Check your understanding:
- 1) Answer each question from the news report on the Hare Krishna lawsuit, giving each answer on its own line with the matching letter.
(a) In what year was the group's child protection task force formed?
(b) In which city was the federal suit filed?
(c) According to Turley, in what year did the abuse start?
- 2) Translate this sentence from the news report on the Hare Krishna lawsuit into Spanish: "The 44 plaintiffs allege child abuse over two decades at boarding schools in the United States and India."

Document excerpt:
• • • • •

Originally published in the Hindustan Times, June 13, 2000

The Hare Krishna movement has acknowledged sexual abuse in their boarding schools after three dozen former students filed a multi million lawsuit against leaders of the religious order alleging years of physical and emotional torture.

It said it was also working towards providing counselling and financial support to the victims.

"Hare Krishna leaders have acknowledged abuse in the boarding schools and was working towards providing counselling and financial support to the victims," Anuttama, the group's spokesman in Washington has said.

The group's child protection task force, formed in 1998, has compiled the names of 200 people who allegedly inflicted abuse in the 1970s and 1980s, director Dhira Govinda said, adding that the office has finished investigating over 60 cases.

"There is no doubt that many children did suffer while under the care of the organisation," the Washington Post newspaper quoted him as saying.

Hare Krishna leaders have also pledged $250,000 a year to investigate past child abuse and aid survivors, he added.

The 44 plaintiffs allege child abuse over two decades at boarding schools in the United States and India.

The federal suit, filed on Monday in Dallas, names the International Society of Krishna Consciousness (ISKCON) as lead defendant, along with 17 members of the group's governing board of top leaders and the estate of the movement's founder, A C Bhaktivedanta Swami Prabhupada.

The plaintiffs' attorney Windle Turley called the abuse "the most unthinkable abuse and maltreatment of little children seen".

"It includes rape, sexual abuse, physical torture and emotional terror of children as young as three years of age," the attorney said. Anuttama, a Hare Krishna spokesman, said the organisation planned to comment on the lawsuit late.

Last year, Hare Krishna leaders announced that they would pledge 250,000 dollars a year to investigate past child abuse and aid survivors. Turley said the abuse started in 1972 with Iskcon's first school in Dallas, and continued in six other US schools and two in India.

"We believe the facts as they are developed will reveal more than a 1,000 child victims, many of whom have already taken their own lives or are today socially dysfunctional," said Turley.

• • • • •

Records provided:
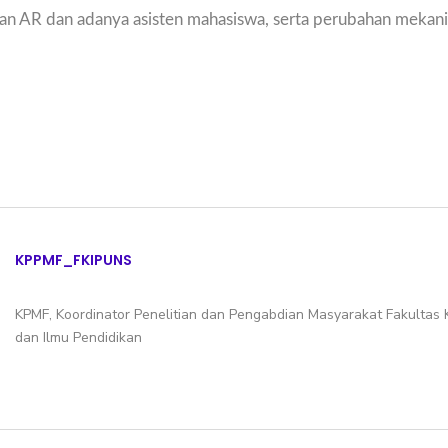
uan AR dan adanya asisten mahasiswa, serta perubahan meka
KPPMF_FKIPUNS
KPMF, Koordinator Penelitian dan Pengabdian Masyarakat Fakultas
dan Ilmu Pendidikan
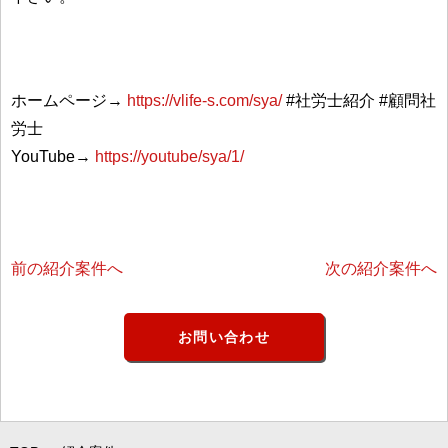
ホームページ→
https://vlife-s.com/sya/
#社労士紹介 #顧問社
労士
YouTube→
https://youtube/sya/1/
前の紹介案件へ
次の紹介案件へ
お問い合わせ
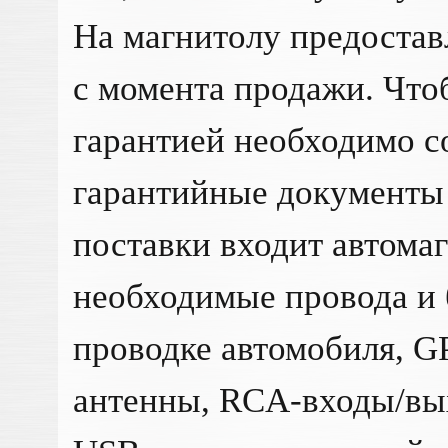
На магнитолу предостав
с момента продажи. Что
гарантией необходимо с
гарантийные документы 
поставки входит автомаг
необходимые провода и 
проводке автомобиля, GP
антенны, RCA-входы/вых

• • • • •

Set of answers:
- 1)
(a) 1998
(b) Dallas
(c) 1972

- 2) Los 44 demandantes alegan abuso infantil durante dos décadas en internados de Estados Unidos y la India.